Owing to an unusually late season, it was still warm enough to dine outside, and when Patty saw the scene in the garden she thought Paris was fairyland indeed. Though called a garden, it was really a stone-paved court, but all round its edge on two sides were large old trees with gnarled and twisted trunks and thick foliage of glossy green. Under the trees were flower-beds full of blossoming plants, and in the branches of the trees themselves were hung vari-coloured globes of electric lights about the size of an orange. The effect of these brilliant spheres in the dark trees was as beautiful as it was unusual, and the scene was further made bright by arches and festoons of brilliant coloured lights, which crossed and twined above their heads in every direction. At the end of the garden was an immense fountain surrounded by statues, and playing many jets of water, which flashed and sparkled in the light.

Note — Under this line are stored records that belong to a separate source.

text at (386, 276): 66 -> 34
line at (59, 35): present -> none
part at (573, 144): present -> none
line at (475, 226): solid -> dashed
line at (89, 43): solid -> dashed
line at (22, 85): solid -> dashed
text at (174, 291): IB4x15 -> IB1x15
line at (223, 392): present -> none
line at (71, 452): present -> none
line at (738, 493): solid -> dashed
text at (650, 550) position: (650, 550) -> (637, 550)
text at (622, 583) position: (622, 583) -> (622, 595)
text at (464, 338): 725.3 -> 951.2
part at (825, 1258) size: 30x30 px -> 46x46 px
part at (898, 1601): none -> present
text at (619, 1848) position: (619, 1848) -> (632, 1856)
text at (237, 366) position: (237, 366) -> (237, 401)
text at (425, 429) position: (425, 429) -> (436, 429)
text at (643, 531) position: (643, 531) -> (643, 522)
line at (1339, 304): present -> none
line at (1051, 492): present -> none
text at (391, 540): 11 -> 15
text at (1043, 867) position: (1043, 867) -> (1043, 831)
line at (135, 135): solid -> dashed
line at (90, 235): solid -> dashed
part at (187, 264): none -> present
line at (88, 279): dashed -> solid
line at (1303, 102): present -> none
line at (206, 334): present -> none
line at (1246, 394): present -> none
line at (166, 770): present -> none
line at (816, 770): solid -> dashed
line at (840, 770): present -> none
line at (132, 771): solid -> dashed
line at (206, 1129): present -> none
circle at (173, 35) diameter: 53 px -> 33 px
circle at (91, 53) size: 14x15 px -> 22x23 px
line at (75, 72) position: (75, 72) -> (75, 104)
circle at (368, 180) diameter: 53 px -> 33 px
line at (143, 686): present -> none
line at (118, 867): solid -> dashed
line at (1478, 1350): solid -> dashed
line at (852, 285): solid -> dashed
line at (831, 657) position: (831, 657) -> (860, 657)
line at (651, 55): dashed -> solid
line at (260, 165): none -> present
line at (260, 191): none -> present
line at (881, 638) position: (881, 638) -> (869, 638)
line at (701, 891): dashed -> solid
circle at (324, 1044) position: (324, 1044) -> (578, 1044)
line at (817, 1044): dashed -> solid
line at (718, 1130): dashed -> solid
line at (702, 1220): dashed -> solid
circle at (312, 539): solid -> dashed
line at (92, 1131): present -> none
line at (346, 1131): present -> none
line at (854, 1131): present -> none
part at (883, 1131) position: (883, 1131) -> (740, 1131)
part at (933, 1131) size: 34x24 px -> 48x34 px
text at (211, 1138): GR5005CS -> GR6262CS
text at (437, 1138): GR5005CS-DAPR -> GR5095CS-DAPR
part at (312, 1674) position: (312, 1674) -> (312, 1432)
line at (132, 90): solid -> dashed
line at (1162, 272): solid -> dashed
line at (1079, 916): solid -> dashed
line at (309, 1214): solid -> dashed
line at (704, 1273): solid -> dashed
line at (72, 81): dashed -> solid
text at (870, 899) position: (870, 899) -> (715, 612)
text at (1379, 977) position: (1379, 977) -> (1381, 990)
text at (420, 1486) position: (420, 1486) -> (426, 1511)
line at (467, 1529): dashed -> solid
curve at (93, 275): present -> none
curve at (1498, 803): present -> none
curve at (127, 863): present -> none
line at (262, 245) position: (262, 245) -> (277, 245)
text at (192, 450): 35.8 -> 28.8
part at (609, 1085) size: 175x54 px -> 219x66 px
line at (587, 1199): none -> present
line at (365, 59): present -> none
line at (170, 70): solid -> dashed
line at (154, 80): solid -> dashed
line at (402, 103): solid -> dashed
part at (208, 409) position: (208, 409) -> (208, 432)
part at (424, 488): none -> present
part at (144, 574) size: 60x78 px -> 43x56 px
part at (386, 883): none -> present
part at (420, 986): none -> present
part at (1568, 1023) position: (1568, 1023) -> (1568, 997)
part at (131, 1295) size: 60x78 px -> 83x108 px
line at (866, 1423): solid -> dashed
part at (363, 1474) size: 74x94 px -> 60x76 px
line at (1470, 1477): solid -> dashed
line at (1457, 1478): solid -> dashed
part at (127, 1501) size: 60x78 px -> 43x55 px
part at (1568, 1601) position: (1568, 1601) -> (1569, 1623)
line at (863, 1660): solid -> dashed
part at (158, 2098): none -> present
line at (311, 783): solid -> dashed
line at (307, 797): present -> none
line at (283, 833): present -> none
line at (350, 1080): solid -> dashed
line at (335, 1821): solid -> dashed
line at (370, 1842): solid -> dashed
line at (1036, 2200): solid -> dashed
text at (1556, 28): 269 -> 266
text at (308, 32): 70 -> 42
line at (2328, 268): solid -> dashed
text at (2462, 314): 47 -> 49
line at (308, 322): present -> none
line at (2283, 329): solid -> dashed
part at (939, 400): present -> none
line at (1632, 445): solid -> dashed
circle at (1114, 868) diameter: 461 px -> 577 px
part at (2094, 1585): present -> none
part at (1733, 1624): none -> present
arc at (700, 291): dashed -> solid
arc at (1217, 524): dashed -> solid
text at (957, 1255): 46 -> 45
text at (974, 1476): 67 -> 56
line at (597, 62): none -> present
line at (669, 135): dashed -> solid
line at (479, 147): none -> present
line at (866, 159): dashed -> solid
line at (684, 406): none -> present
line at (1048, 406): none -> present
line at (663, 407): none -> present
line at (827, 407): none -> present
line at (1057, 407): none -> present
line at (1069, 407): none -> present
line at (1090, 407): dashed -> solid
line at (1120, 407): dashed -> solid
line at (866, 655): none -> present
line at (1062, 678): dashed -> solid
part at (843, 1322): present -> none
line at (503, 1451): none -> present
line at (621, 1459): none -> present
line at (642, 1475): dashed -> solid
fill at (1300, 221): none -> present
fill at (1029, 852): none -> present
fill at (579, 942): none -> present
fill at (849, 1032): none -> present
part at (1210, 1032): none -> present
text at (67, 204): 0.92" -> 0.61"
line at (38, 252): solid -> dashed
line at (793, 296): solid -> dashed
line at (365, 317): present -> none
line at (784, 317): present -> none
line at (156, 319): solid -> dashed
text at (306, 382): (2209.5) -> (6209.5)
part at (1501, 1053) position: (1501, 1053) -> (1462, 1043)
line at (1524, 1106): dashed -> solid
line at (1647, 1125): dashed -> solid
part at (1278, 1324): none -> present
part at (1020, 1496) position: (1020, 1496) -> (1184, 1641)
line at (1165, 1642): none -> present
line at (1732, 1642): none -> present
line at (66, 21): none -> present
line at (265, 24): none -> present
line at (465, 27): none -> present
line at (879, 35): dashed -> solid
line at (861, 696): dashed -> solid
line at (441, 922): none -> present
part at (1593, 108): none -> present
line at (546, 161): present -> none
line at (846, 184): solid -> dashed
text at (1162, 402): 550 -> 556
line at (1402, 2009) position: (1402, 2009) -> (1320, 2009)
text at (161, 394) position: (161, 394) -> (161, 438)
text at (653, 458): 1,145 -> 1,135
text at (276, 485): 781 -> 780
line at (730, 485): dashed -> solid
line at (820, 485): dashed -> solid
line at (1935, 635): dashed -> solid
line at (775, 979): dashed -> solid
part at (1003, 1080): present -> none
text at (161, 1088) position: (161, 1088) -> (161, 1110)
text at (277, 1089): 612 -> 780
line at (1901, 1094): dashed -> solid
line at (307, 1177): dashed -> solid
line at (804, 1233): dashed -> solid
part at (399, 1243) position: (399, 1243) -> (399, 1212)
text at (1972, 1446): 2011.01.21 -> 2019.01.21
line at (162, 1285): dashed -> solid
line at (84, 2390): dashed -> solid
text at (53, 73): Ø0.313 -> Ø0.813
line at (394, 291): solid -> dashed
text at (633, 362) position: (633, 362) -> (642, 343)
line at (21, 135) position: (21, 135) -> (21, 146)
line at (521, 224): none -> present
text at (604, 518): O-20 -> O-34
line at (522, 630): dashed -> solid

Around two sides of the garden ran the verandas of the hotel, and the diners could sit on these verandas or out in the open, as they preferred.
The gay scene was completed by the throngs of people; the French women in their dainty costumes, the French men with their correct garb and demeanour, as well as a good sprinkling of strangers from other countries.
So interested was Patty in looking at it all that she declared she didn’t want a thing to eat. But when the choice selections of French cookery were placed before her, she changed her mind and did full justice to the repast.
After dinner they sat for a short time in the drawing-room, and then Mr. Farrington declared they must all go to rest, as he had planned a busy day for them on the morrow.
They rose next morning to find a perfect autumn day awaiting them. To Patty’s surprise, dainty breakfast trays were brought to their bedsides.
“It is the custom of the country,” Elise explained; “nobody ever goes downstairs to breakfast in Paris.”